#### TEXT SECTION

Do we want pseudo-military organisation: Iran expert on Pakistan’s BRICS aspirations

New Delhi | Updated: 01 January, 2024 2:40 pm IST
Pakistan has applied for BRICS membership in 2024.

NEW DELHI: The BRICS leaders have decided to extend invitations to five additional countries for membership in their alliance. South African President Cyril Ramaphosa, the host of the three-day summit in Johannesburg in August 2023, announced that Egypt, Ethiopia, Iran, Saudi Arabia, and the United Arab Emirates (UAE) have received invitations to join the BRICS. The new members are expected to officially join the alliance on January 1, 2024.

During an exclusive interview with The New Indian, Anoush Ehteshami, Iranian economic expert and Professor of International Relations at the School of Government and International Affairs, Durham University, highlighted the geopolitical impact of BRICS expansion. He discussed the potential effects of Pakistan joining BRICS, Argentina’s withdrawal, the significance of de-dollarisation, and the prospect of BRICS challenging the economic dominance currently held by the G7.

########
#### SUPPLIED RECORDS

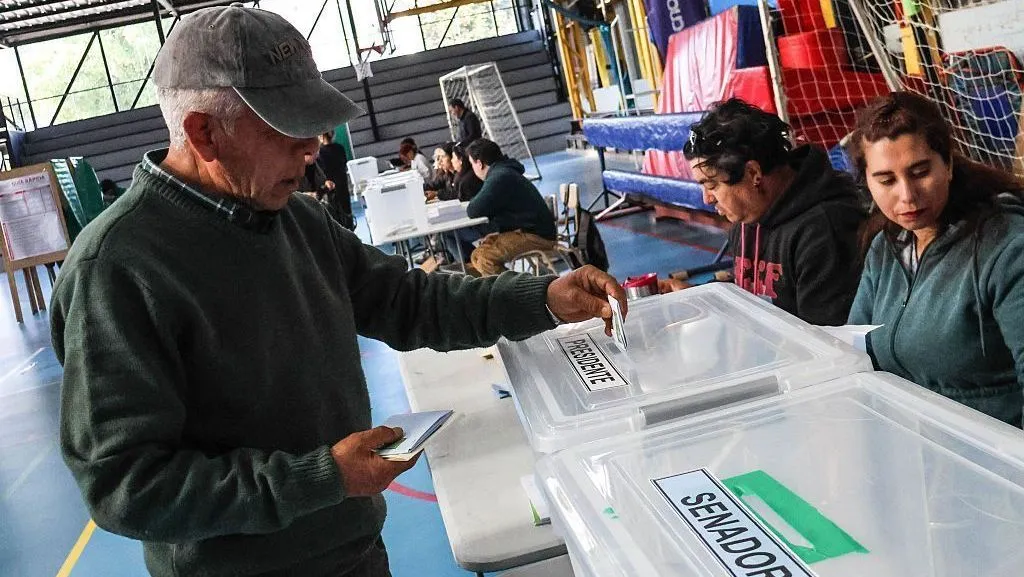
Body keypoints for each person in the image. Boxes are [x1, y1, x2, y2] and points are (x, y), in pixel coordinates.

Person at [49, 7, 628, 577]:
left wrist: (544, 298)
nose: (312, 148)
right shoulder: (118, 269)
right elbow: (125, 484)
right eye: (287, 129)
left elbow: (409, 301)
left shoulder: (294, 220)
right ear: (203, 132)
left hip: (354, 553)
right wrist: (321, 477)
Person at [847, 91, 1024, 428]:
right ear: (867, 183)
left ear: (949, 165)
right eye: (886, 180)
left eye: (920, 172)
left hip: (993, 456)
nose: (907, 195)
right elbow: (854, 351)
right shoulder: (887, 246)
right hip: (913, 445)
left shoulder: (1008, 249)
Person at [661, 98, 866, 326]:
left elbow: (826, 345)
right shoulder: (748, 220)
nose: (706, 198)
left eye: (711, 185)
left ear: (752, 173)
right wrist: (698, 299)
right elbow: (753, 308)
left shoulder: (825, 230)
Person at [465, 139, 557, 276]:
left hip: (537, 235)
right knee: (477, 255)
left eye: (472, 163)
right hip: (529, 230)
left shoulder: (499, 177)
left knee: (485, 258)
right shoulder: (503, 172)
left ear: (479, 163)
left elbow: (473, 210)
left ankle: (513, 292)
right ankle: (510, 287)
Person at [315, 131, 354, 229]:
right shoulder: (339, 148)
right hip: (342, 182)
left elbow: (320, 171)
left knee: (334, 213)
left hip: (330, 185)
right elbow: (344, 163)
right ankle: (350, 230)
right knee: (346, 210)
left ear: (320, 137)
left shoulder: (320, 152)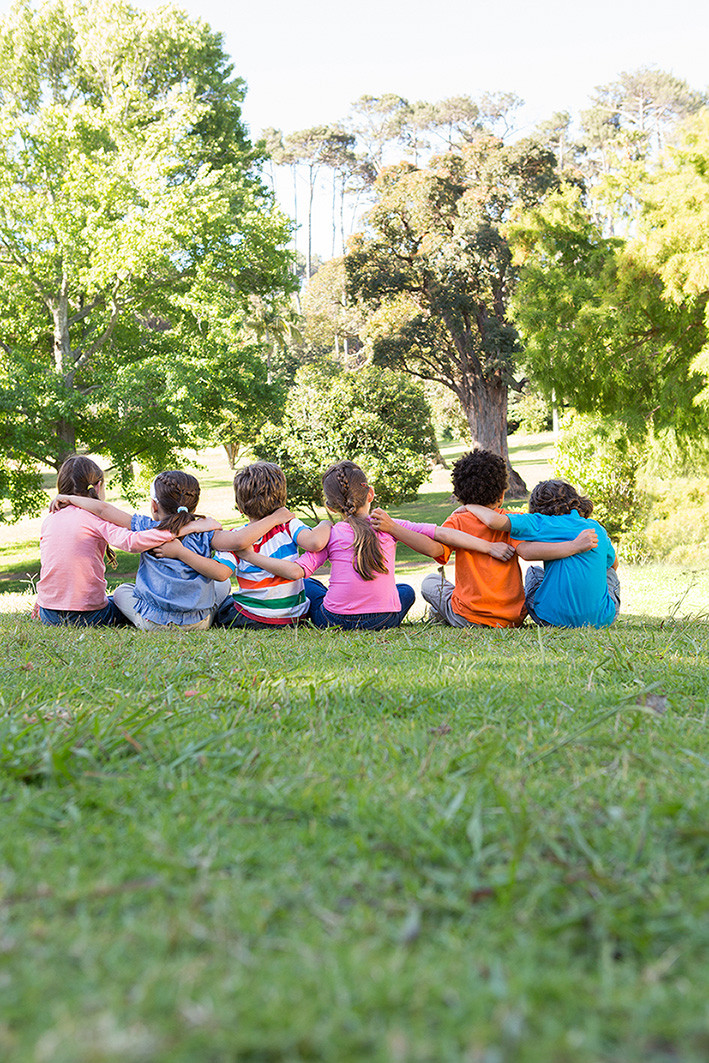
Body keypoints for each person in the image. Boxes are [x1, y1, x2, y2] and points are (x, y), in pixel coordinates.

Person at [236, 460, 515, 631]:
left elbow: (297, 571)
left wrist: (250, 555)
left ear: (331, 505)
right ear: (370, 493)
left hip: (337, 621)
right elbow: (440, 541)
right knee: (405, 592)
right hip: (386, 619)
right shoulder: (388, 523)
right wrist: (488, 547)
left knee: (308, 588)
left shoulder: (333, 533)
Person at [51, 470, 291, 631]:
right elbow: (239, 541)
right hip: (199, 622)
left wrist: (70, 499)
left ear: (154, 505)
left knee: (124, 590)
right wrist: (275, 518)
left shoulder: (146, 527)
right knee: (223, 586)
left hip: (151, 622)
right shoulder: (206, 531)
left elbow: (103, 510)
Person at [410, 449, 599, 629]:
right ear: (501, 495)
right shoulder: (511, 521)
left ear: (460, 495)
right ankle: (441, 612)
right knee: (533, 573)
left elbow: (438, 552)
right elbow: (528, 550)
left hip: (467, 617)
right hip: (511, 618)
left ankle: (439, 613)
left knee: (430, 582)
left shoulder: (456, 520)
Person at [37, 455, 175, 626]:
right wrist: (170, 531)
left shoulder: (50, 519)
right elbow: (131, 542)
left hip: (48, 613)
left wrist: (41, 602)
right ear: (98, 486)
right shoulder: (93, 518)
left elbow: (51, 565)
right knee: (125, 600)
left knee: (112, 599)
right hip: (88, 615)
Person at [465, 478, 620, 628]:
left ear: (536, 508)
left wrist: (470, 506)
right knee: (609, 571)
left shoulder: (539, 522)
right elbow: (613, 565)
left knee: (533, 573)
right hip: (601, 620)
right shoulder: (596, 528)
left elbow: (493, 521)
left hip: (549, 619)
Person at [209, 461, 332, 629]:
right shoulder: (290, 525)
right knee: (311, 584)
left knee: (225, 604)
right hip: (294, 617)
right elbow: (315, 542)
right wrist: (325, 523)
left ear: (240, 508)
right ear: (282, 499)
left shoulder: (235, 536)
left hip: (250, 617)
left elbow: (222, 572)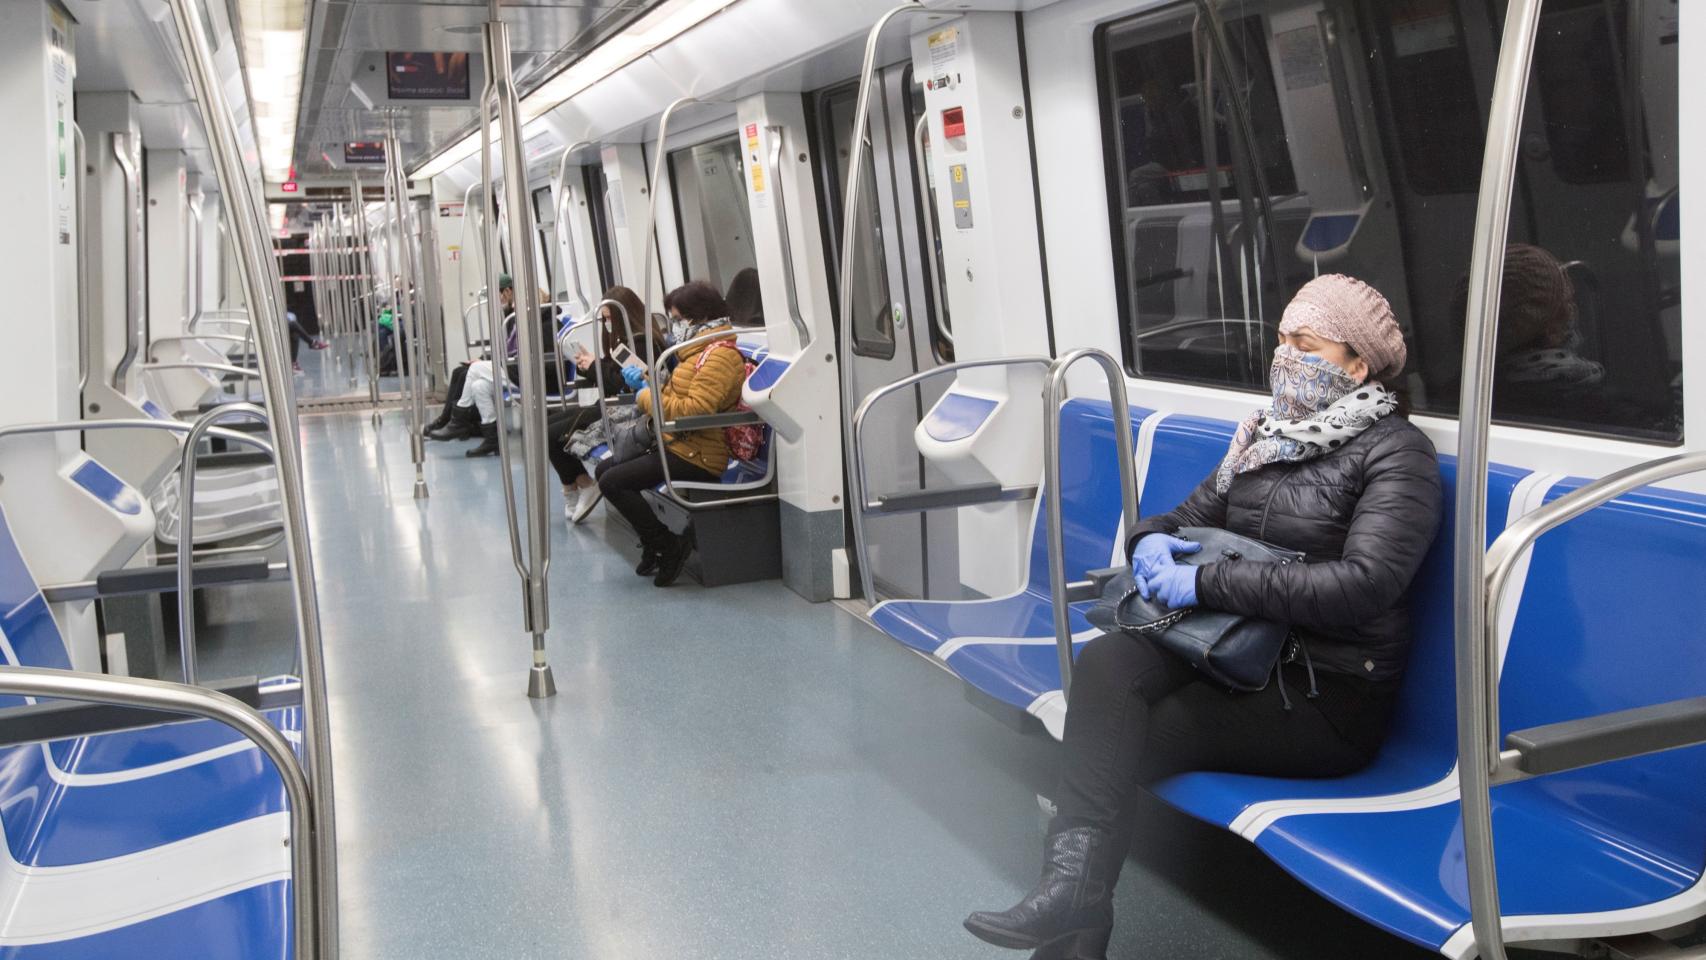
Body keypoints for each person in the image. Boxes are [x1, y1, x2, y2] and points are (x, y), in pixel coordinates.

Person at [962, 275, 1442, 959]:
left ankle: (1076, 917)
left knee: (1114, 736)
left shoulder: (1397, 454)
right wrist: (1147, 540)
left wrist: (1207, 583)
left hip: (1323, 691)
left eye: (1305, 343)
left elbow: (1364, 586)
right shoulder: (1265, 437)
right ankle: (1075, 900)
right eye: (1281, 338)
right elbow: (1182, 520)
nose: (1285, 355)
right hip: (1232, 653)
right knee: (1108, 664)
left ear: (1359, 364)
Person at [595, 281, 746, 586]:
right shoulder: (698, 352)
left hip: (700, 453)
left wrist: (645, 395)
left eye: (678, 319)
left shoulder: (720, 357)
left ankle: (667, 545)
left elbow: (694, 409)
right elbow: (677, 394)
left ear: (698, 317)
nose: (674, 326)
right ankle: (656, 544)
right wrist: (648, 380)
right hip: (680, 442)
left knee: (614, 482)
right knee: (604, 470)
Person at [547, 285, 661, 524]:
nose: (607, 324)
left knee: (551, 434)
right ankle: (580, 483)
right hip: (612, 402)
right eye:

########

> _WHAT TO DO_
- A) Repeat the BRICS article word for word, starting at "During an exclusive" and ending after "held by the G7.".
- B) According to the BRICS article, who hosted the three-day summit in Johannesburg in August 2023?
- C) Which countries does the BRICS article say received invitations to join the alliance?
The data can be set aside here.

> _ANSWERS PROVIDED_
- A)
During an exclusive interview with The New Indian, Anoush Ehteshami, Iranian economic expert and Professor of International Relations at the School of Government and International Affairs, Durham University, highlighted the geopolitical impact of BRICS expansion. He discussed the potential effects of Pakistan joining BRICS, Argentina’s withdrawal, the significance of de-dollarisation, and the prospect of BRICS challenging the economic dominance currently held by the G7.

- B) South African President Cyril Ramaphosa

- C) Egypt, Ethiopia, Iran, Saudi Arabia, and the United Arab Emirates (UAE)